PROBLEM DETAILS:
Extend the walkthrough of the PostgreSQL DISTINCT ON query for each customer's latest order, shown below, starting right after its final sentence.

TEXT BLOCK:
DISTINCT ON (customer_id) keeps exactly one row per customer, and the ORDER BY customer_id, ordered_at DESC decides which row that is — the one with the largest ordered_at. One clause does the entire latest-per-customer pick, with the full order data attached.

Clause by clause

  • SELECT DISTINCT ON (customer_id) customer_id, id AS order_id, ordered_at, total_amount returns the four columns the CRM overview needs. The DISTINCT ON (customer_id) part declares that the result will contain one row per distinct customer_id. The id AS order_id alias makes the output column read as an order identifier instead of a generic id.
  • FROM orders reads the order records. Customers with no orders never enter this row source, so they cannot appear in the result, which matches the prompt.
  • ORDER BY customer_id, ordered_at DESC sorts the orders so that within each customer's group, the most recent order sits first. PostgreSQL walks the sorted rows and keeps the first row it sees for each new customer_id value. The customer_id ascending in the leading position also gives the final result the customer-ordered shape the prompt asks for.

DATA SHOWN:
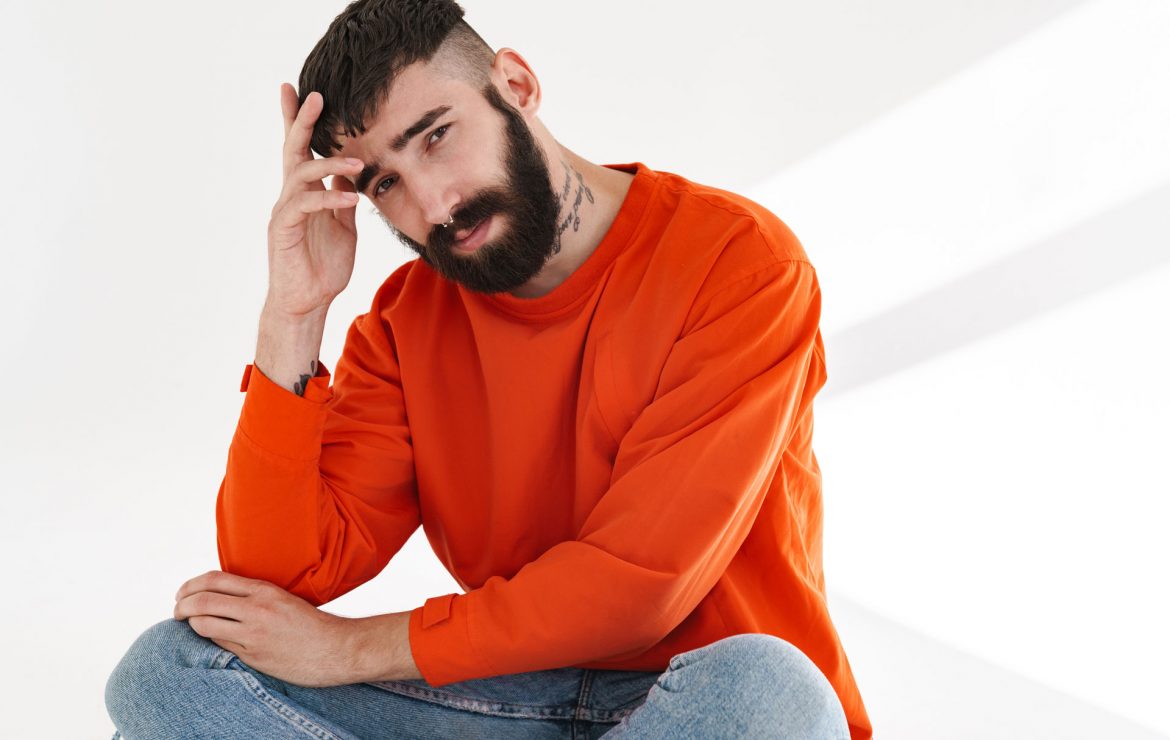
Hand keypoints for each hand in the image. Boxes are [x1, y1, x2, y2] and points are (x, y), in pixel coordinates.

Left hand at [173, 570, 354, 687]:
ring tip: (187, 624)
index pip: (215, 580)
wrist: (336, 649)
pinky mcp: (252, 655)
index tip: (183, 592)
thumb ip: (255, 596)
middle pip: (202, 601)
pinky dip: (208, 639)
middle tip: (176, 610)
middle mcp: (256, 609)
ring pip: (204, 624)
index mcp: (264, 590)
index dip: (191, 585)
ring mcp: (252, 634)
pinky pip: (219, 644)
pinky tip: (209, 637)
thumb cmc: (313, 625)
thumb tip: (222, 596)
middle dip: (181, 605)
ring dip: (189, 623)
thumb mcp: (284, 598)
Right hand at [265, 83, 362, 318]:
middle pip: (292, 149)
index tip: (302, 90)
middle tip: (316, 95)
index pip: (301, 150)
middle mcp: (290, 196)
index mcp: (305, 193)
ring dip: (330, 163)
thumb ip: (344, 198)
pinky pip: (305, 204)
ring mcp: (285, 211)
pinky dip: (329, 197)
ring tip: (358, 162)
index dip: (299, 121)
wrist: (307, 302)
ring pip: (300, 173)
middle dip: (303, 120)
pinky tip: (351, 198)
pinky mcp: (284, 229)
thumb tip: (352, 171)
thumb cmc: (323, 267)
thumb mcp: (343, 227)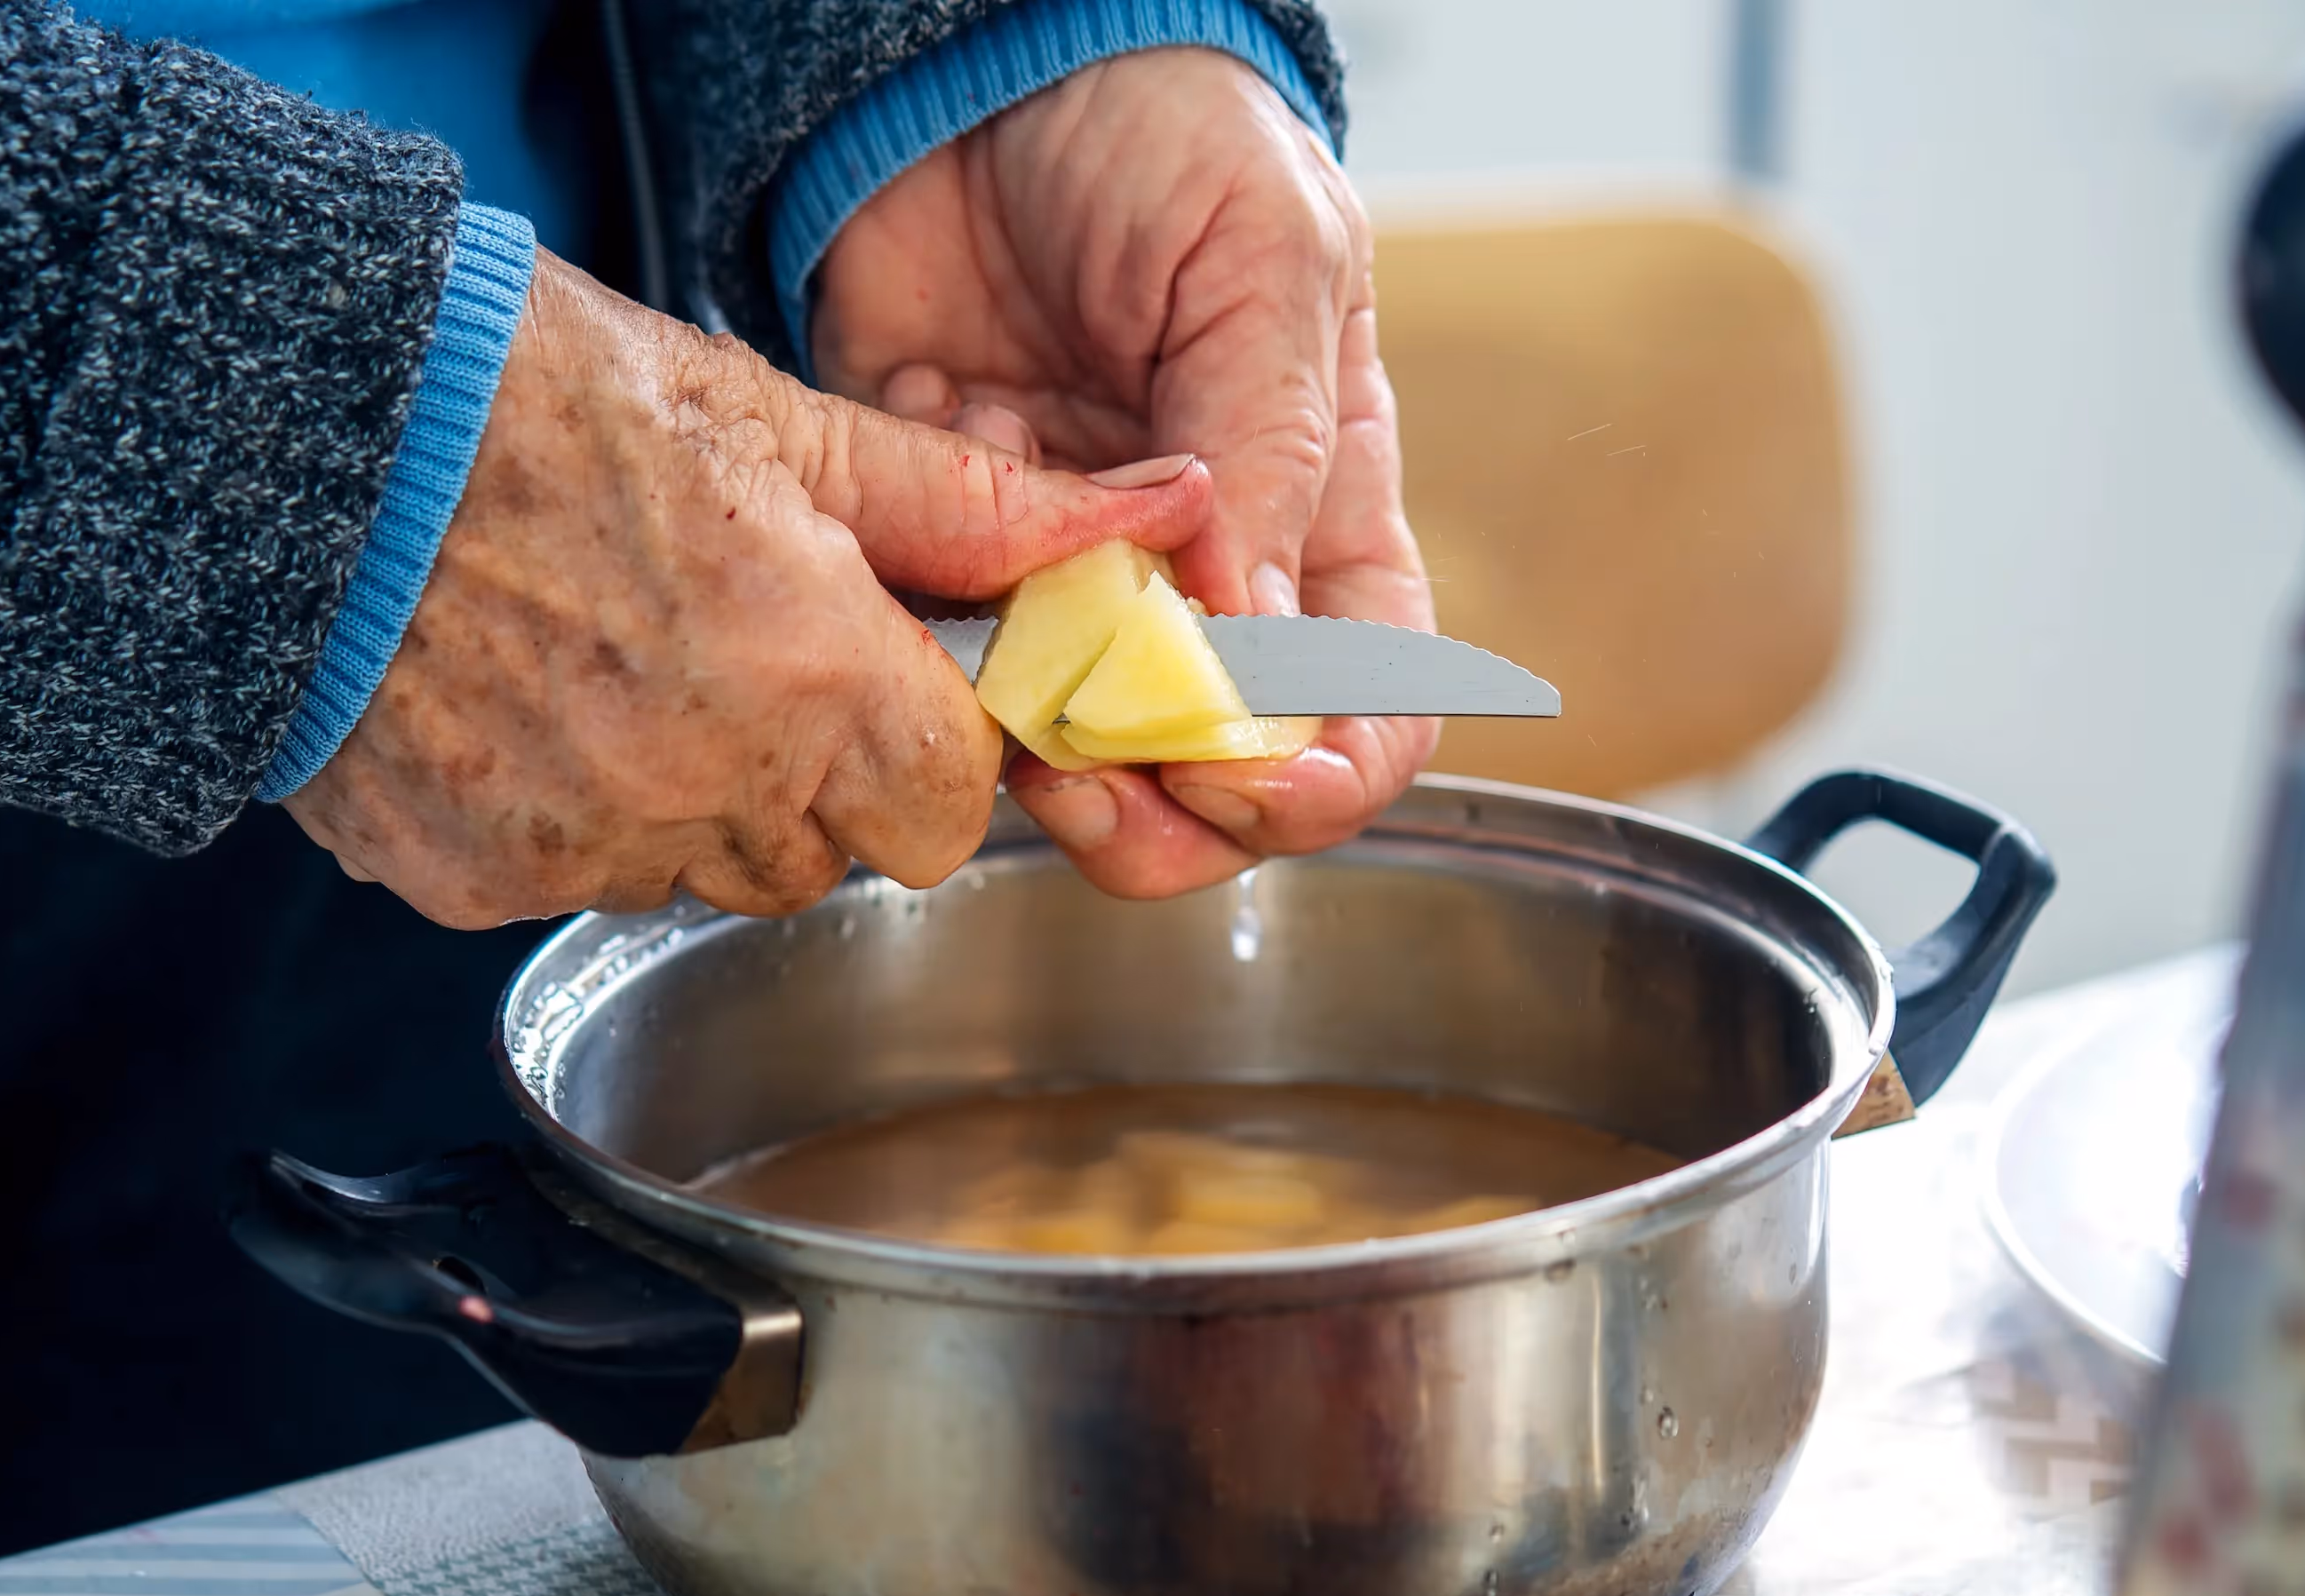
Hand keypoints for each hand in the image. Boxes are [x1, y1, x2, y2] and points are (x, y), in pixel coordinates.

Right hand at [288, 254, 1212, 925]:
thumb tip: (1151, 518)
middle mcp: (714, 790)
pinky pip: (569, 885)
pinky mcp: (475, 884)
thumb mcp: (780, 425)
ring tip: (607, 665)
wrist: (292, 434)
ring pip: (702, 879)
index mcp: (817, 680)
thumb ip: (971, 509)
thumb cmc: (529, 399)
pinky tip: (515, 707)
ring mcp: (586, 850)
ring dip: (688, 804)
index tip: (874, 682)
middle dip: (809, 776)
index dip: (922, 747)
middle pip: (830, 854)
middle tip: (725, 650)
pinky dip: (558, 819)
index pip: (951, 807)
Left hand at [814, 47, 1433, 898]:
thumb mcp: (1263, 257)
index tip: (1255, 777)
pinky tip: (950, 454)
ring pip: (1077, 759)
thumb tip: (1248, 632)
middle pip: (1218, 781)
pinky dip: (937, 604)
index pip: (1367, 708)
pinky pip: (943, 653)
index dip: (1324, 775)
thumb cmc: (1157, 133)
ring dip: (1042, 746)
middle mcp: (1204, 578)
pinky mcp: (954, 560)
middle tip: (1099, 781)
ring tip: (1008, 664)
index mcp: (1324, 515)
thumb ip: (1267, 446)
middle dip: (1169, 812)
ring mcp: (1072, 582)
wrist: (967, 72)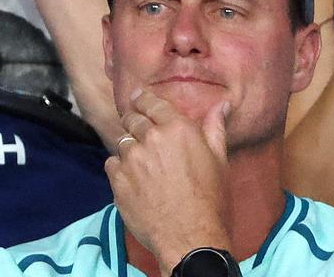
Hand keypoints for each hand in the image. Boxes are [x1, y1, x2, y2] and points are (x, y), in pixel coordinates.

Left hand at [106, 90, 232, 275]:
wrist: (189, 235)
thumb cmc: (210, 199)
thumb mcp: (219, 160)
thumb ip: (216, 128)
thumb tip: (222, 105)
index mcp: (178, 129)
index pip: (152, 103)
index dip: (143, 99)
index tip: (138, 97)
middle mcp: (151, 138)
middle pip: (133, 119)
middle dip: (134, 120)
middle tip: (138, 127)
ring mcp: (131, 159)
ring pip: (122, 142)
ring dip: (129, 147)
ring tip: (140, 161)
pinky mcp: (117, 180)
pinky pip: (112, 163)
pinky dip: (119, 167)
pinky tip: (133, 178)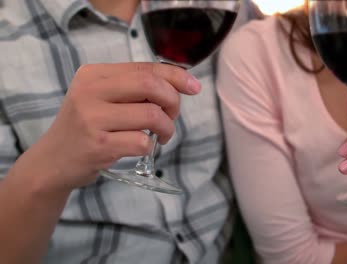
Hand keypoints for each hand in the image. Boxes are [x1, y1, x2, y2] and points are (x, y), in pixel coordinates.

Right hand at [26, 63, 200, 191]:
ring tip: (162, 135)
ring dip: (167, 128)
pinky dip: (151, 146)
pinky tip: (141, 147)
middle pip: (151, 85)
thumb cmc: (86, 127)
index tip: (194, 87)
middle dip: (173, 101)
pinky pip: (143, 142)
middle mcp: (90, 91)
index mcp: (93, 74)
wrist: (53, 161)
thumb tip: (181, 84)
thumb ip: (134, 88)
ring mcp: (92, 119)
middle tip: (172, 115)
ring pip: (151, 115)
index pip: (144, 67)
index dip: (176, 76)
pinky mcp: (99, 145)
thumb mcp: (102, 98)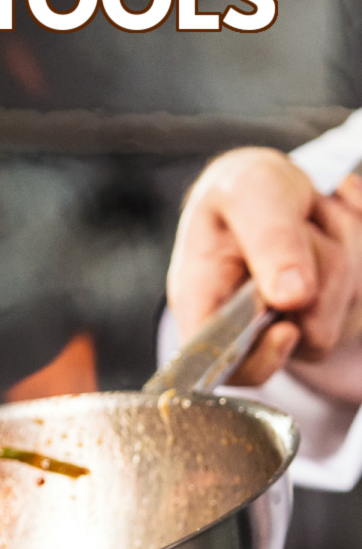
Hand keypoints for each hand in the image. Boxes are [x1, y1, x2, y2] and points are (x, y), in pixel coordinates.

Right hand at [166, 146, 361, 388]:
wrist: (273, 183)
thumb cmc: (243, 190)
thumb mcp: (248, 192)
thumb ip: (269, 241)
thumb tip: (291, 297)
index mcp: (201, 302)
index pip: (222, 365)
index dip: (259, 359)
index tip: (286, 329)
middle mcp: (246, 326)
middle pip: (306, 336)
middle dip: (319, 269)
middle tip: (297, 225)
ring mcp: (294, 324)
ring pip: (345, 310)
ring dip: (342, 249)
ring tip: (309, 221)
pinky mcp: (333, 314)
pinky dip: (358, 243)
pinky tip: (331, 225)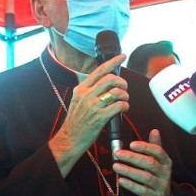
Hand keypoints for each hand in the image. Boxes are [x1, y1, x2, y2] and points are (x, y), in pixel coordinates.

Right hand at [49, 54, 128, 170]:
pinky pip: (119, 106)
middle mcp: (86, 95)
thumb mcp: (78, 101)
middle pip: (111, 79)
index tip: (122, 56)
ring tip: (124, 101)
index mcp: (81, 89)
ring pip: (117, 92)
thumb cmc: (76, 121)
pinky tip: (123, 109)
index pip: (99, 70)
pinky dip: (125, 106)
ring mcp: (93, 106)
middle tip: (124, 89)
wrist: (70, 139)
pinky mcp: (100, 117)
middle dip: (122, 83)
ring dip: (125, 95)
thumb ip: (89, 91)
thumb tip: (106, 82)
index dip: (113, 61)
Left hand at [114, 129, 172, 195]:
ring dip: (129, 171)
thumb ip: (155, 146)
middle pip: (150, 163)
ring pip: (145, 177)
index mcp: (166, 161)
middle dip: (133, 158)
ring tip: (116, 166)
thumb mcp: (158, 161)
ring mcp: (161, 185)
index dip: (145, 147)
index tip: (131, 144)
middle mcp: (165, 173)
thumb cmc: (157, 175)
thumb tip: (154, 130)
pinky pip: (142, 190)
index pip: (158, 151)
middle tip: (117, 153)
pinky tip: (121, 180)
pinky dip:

TASK ANSWER:
Why this and not ROW_NUMBER

The same result is reachable with a window function and a subquery:

SELECT customer_id, order_id, ordered_at, total_amount
FROM (
  SELECT customer_id, id AS order_id, ordered_at, total_amount,
    ROW_NUMBER() OVER (PARTITION BY customer_id ORDER BY ordered_at DESC) AS rn
  FROM orders
) ranked
WHERE rn = 1
ORDER BY customer_id

Both return the same rows. DISTINCT ON is shorter, names the intent in a single clause, and is the PostgreSQL-idiomatic choice for the latest-per-group shape. The ROW_NUMBER version is more portable to other databases but takes more reading to understand the same intent.

You practiced DISTINCT ON (key) ... ORDER BY key, sort_col DESC — PostgreSQL keeps the first record per key after sorting; the canonical 'latest per group' shape.